Non sono i capitalisti grandi e piccoli attaccati alla
sottana dello Stato, da chi fa le rotonde e i marciapiedi
per i comuni e trova il modo di sapere quanto offrono
i suoi competitor nella gara, o magari viene solo lui
a sapere di una gara e poi casualmente vince…

…fino ai grandi, gli Gnutti&co a cui regalano Telecom,
i Benetton a cui regalano Autostrade, gli Agnelli a
cui regalano soldi da 50 anni (e Alfa Romeo, distrutta),
i criminali che speculano sulla salute degli altri a Taranto,
o Berlusconi a cui regalano le frequenze televisive…

No, non sono questi a fare soldi con la politica.

Quello che “fa soldi con la politica”, a sentire queste
teste di cazzo, è uno di 65 anni, uno che 30 anni fa già
si poteva permettere la Ferrari, uno che col suo lavoro
onesto nel 2005 ha dichiarato 4 milioni di Euro, e ora
gira in camper per tutta Italia e si fa un culo così gratis
perché si è rotto i coglioni di questa gente di merda.

Bisogna essere dei geni

Bisogna essere dei geni. Oppure dei criminali. Dunque: il tuo partito è presente in modo capillare sul territorio, con sedi, volontari etc. Il tuo avversario, invece, è l’uomo più ricco del Paese nonché proprietario di tre televisioni. Dove vai a trovare un modello per il tuo partito post-comunista e post-democristiano? Negli Stati Uniti, dove le elezioni costano miliardi di dollari e si vincono o perdono in televisione da 50 anni a questa parte.
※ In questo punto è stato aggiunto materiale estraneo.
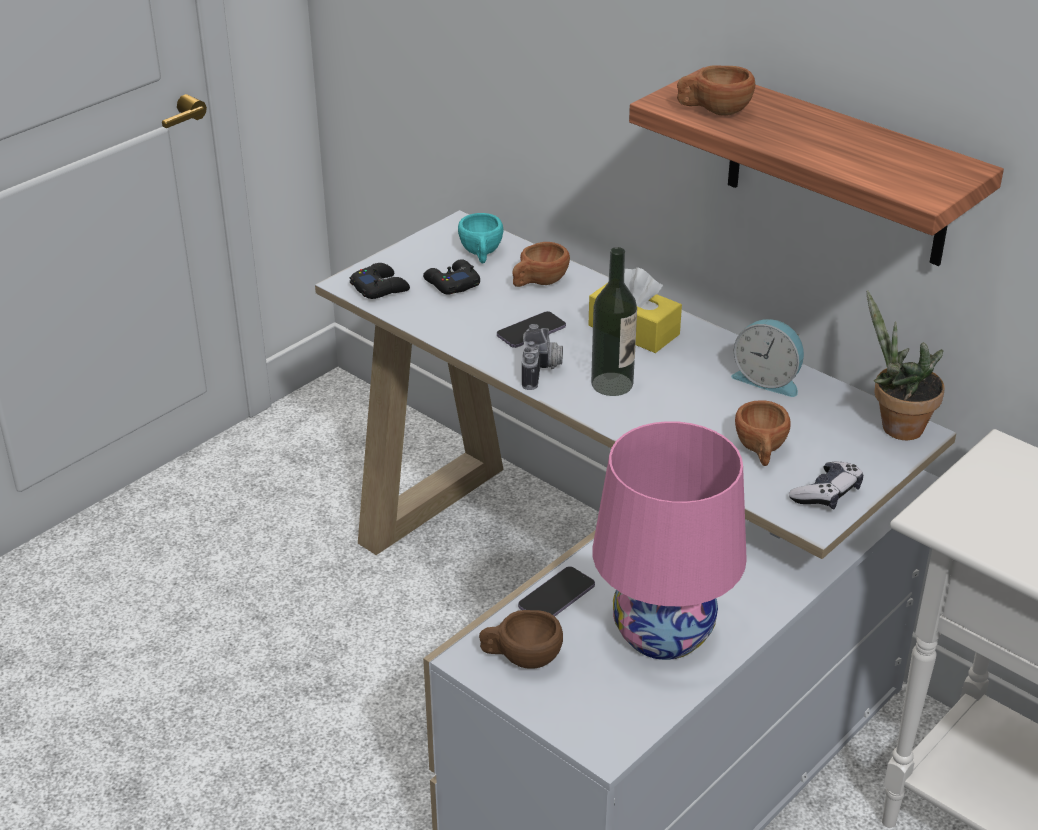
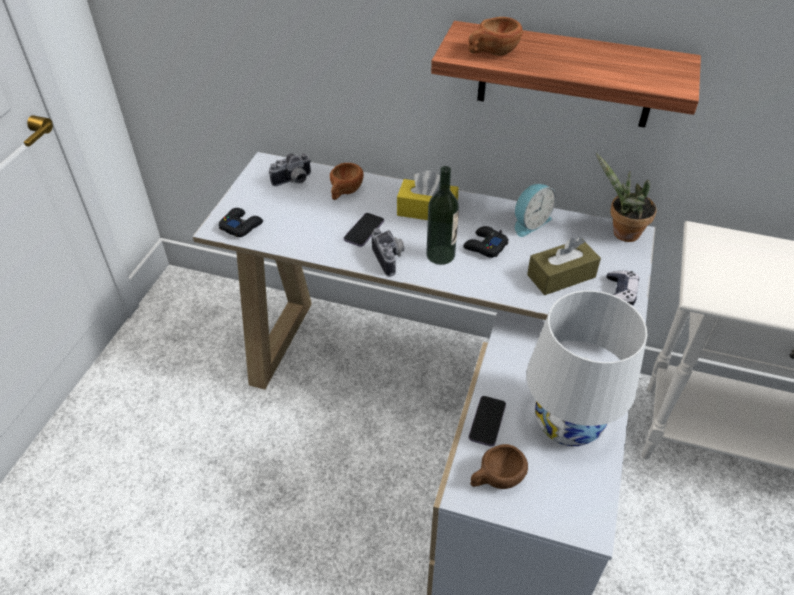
camera: 25 degrees left, 10 degrees up
black game controller [423,259,480,295] -> black game controller moved to [463,226,509,258]
turquoise cup [458,213,503,264] -> camera [269,153,311,186]
pink table lamp [592,421,747,660] -> white table lamp [526,290,648,446]
alarm clock [731,319,804,397] -> alarm clock turned 45 degrees counterclockwise [515,184,556,237]
brown cup [735,401,791,466] -> brown tissue box [527,237,601,295]

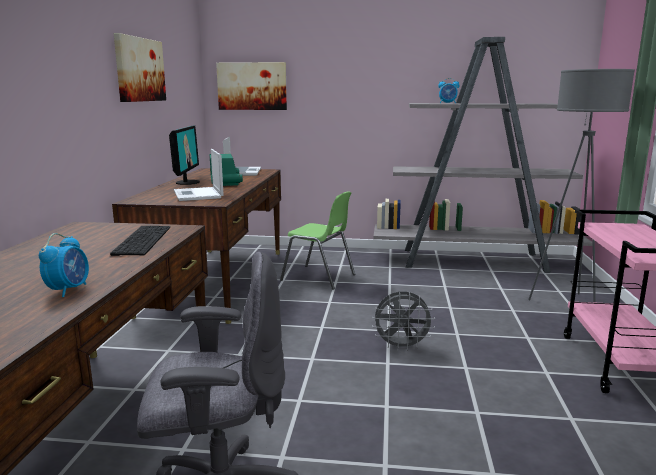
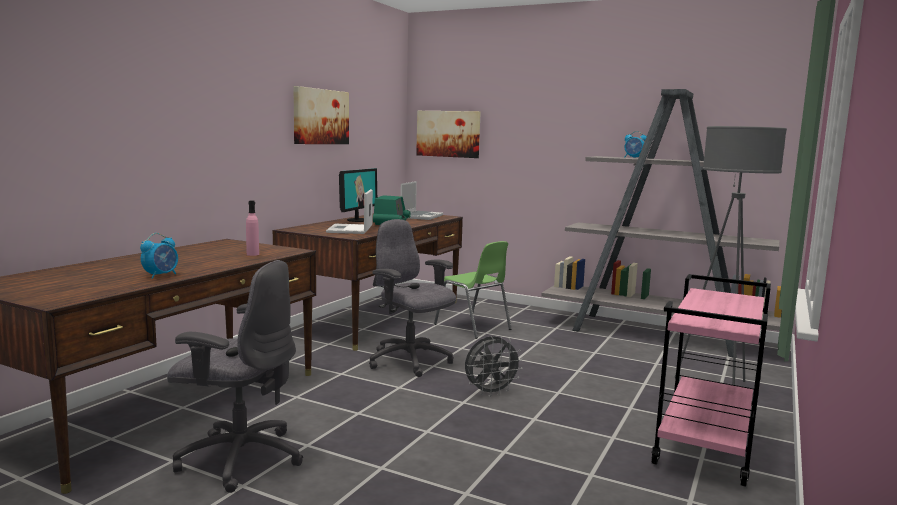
camera: 20 degrees right, 5 degrees down
keyboard [110,226,170,256] -> pink bottle [246,200,259,256]
grey fan [372,291,435,351] -> grey fan turned 45 degrees counterclockwise [465,336,523,397]
none -> grey office chair [369,219,456,377]

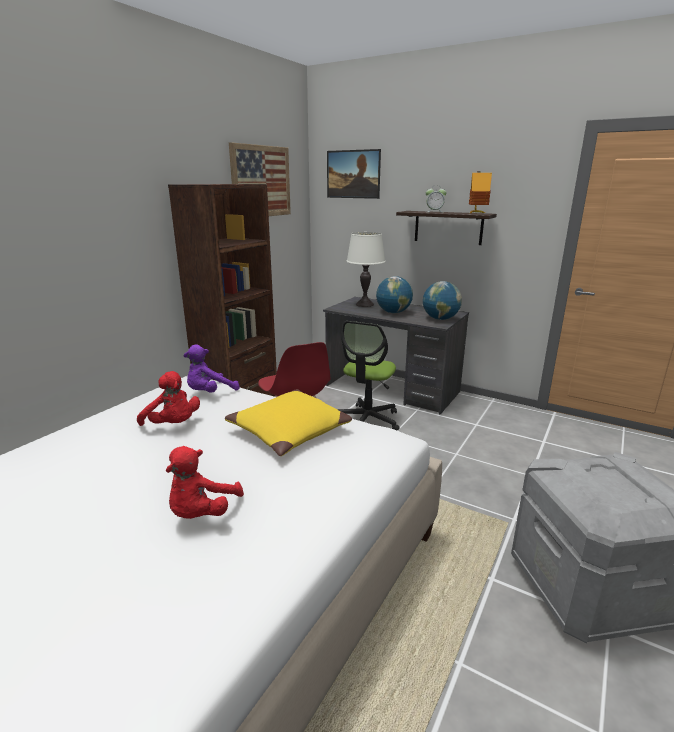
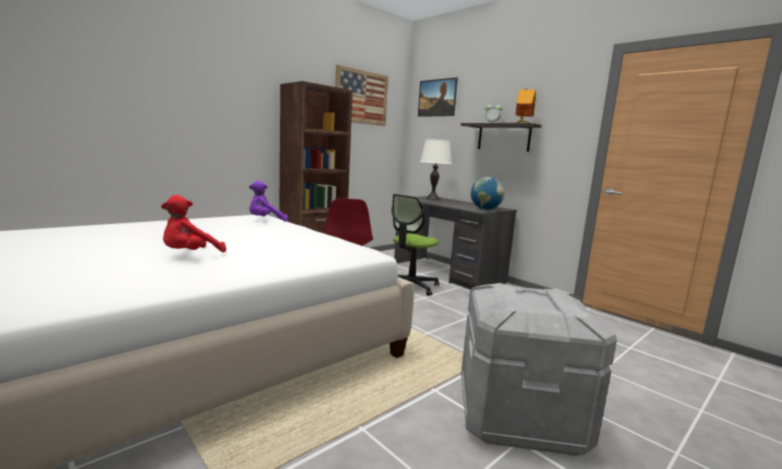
camera: 15 degrees right, 10 degrees down
red plush toy [137,371,200,426] -> none
yellow pillow [225,389,352,456] -> none
globe [376,276,413,313] -> none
Poi va a finire che arriva uno che fa quello che hai smesso di fare da anni, va in piazza, parla con la gente, si confronta, parla con le associazioni e i movimenti, usa il web e non la tivù (il web per il PD inizia e finisce con YouDem), dice ai cittadini che devono impegnarsi, prova a fare democrazia dal basso, e tu cosa fai? Prima lo chiami “fascista” e dici che è meglio votare per Berlusconi, e poi cerchi di escluderlo dalle elezioni.

Crisi ideologica

Crisi ideologica in vista per il PD: non ci sono più nè il comunismo, nè la Torino-Lione.

Ah, sì, e sono anche al governo con Berlusconi da 18 mesi…

Il nulla vestito di nulla

Il PD è il nulla vestito di nulla. Certo, non si sono mai puliti il culo con la bandiera, non hanno mai detto che Eluana era viva perché “ancora in grado di fare figli”, che il fascismo mandava i dissidenti in gita al mare, che…
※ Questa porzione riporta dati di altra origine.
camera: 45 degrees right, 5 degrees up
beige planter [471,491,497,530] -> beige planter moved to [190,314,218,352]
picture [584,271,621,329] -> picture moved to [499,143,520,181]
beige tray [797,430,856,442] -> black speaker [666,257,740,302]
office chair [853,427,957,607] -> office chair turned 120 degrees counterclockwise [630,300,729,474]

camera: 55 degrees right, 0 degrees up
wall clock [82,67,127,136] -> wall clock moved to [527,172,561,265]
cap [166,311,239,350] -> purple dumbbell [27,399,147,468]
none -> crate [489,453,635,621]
Ma cosa hanno fatto? Si sono indignati. Tante volte. E basta.

Hanno mai coinvolto i cittadini su legalità, ambiente, difesa della Repubblica, partecipazione? No. Mai. Lo hanno fatto altri, in modi e tempi diversi, con più o meno successo: le Agende Rosse, il Movimento Viola, Giustizia e Libertà, i referendari, Di Pietro; tanti comitati di cittadini, e ora Beppe Grillo.
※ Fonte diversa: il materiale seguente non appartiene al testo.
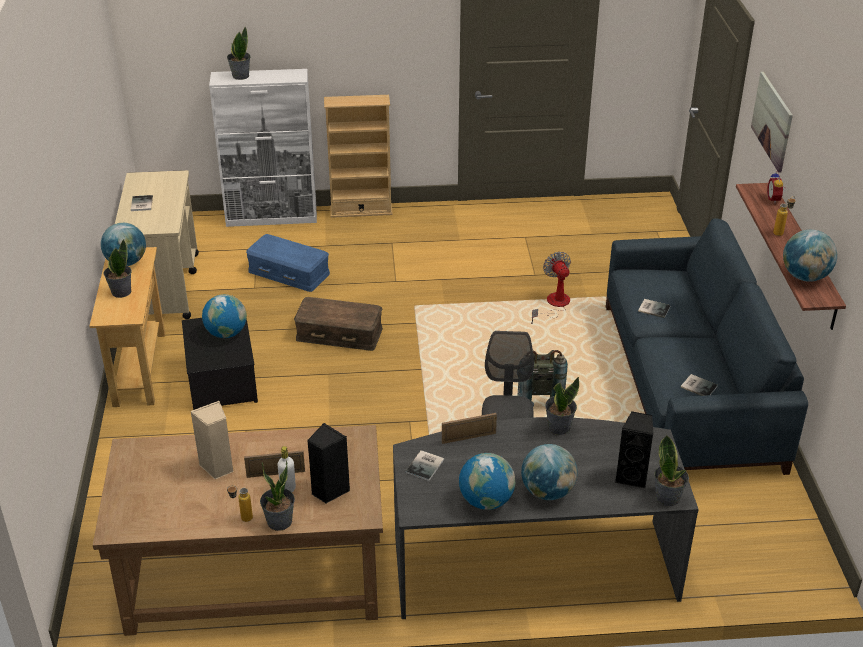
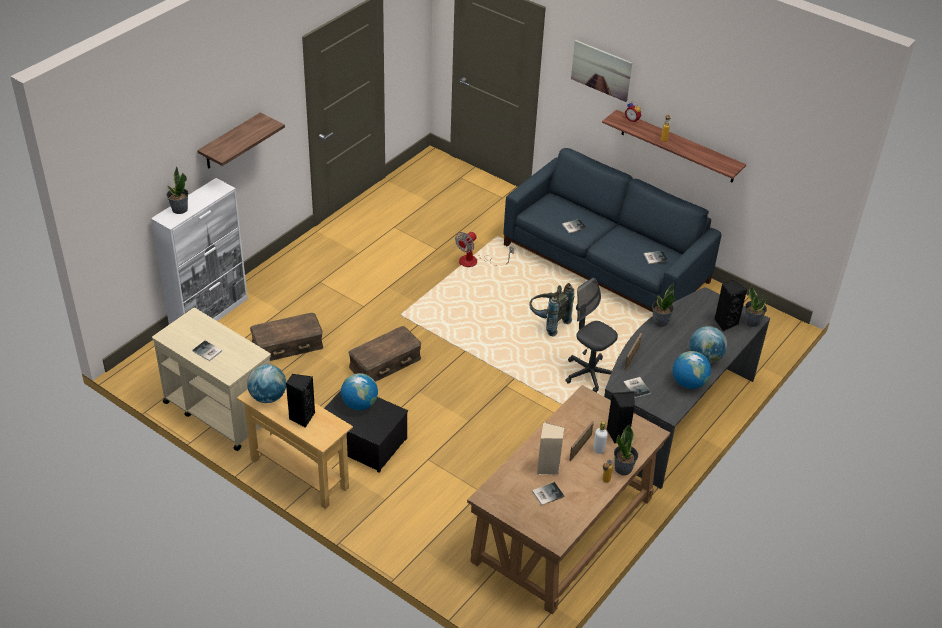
camera: 50 degrees left, 5 degrees up
potted plant [104,239,132,298] -> black speaker [286,374,315,428]
blue storage box [246,234,330,292] -> brown storage box [250,313,323,361]
beige bookcase [324,95,393,218] -> none
fan [531,252,571,324] -> fan turned 75 degrees counterclockwise [455,231,514,267]
globe [783,230,837,282] -> none
none -> shelf [197,112,285,169]
none -> book [532,482,565,505]

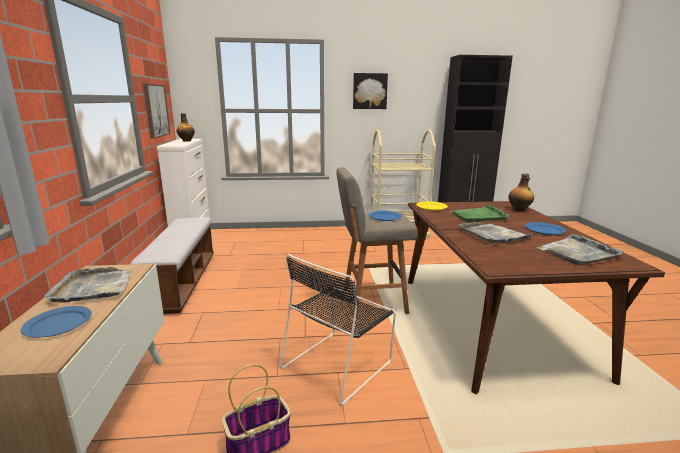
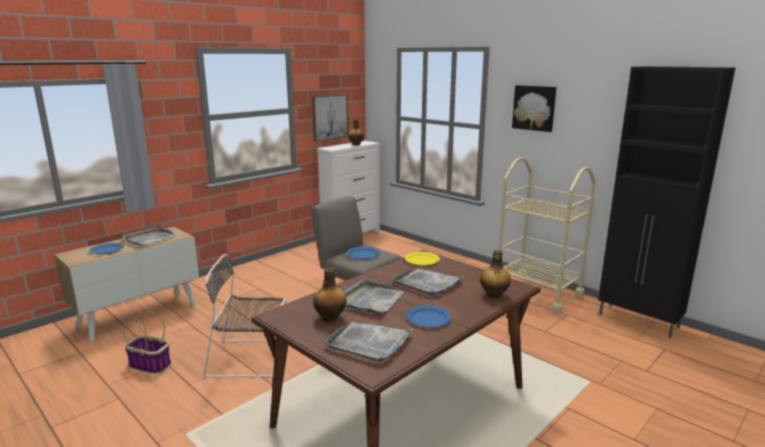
camera: 50 degrees right, 0 degrees up
bench [128,217,214,314] -> none
green tray [450,205,510,222] -> grey tray [392,269,463,296]
none -> bottle [313,268,347,322]

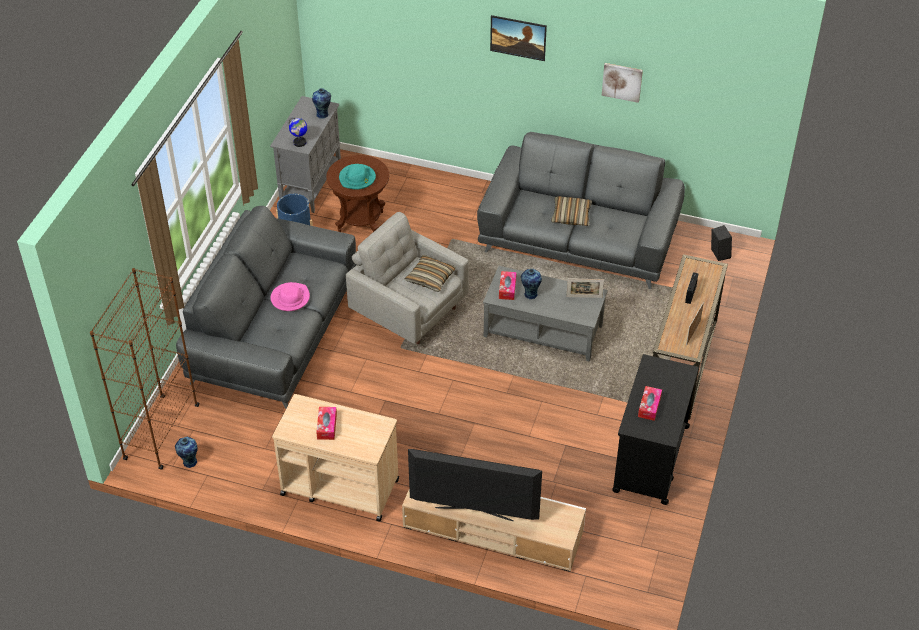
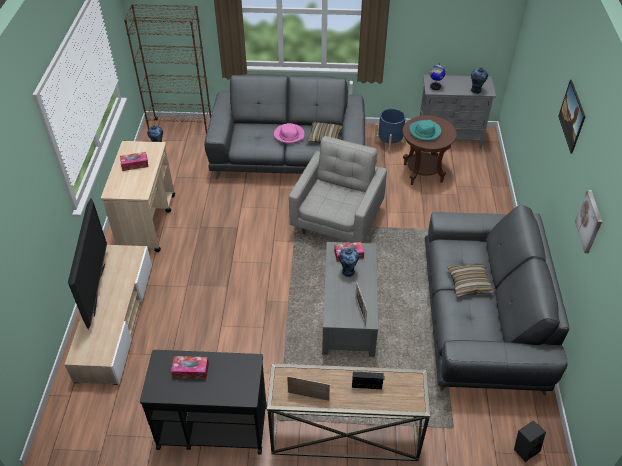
camera: 75 degrees right, 0 degrees up
pillow [404,255,456,292] -> pillow moved to [307,122,342,144]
Ha mai formulato il PD un vero e proprio piano contro l’egemonia culturale della destra, delle banche, della finanza, dei “mercati” etc? No. Anzi. Si sono bullati dela fatto che Goldman Sachs sperava vincesse il PD. Di cosa hanno parlato in campagna elettorale? Del nulla: praticamente solo di alleanze; ma quali alleanze? Dipende dalla Legge Elettorale, perché per loro Monti o Vendola è uguale.

Di cos’altro hanno parlato? Di cose vaghe: il “lavoro” (eh, il lavoro; ma senza avere nessuna idea), l’Europa, i giaguari da smacchiare, questo partito qui, quella roba là… Per forza che hanno bisogno di Berlusconi: senza Berlusconi, non sono nulla. Per forza che hanno paura di Grillo: Grillo è un vulcano di idee, condivisibili o meno. Loro sono il vuoto assoluto. E adesso? Si divideranno le due “anime” del partito? Non penso: il PD non è un partito, bensì un ufficio di collocamento. Il Kennedy della Brianza metterà in piedi un suo partito? Sarebbe bello, ma temo di no.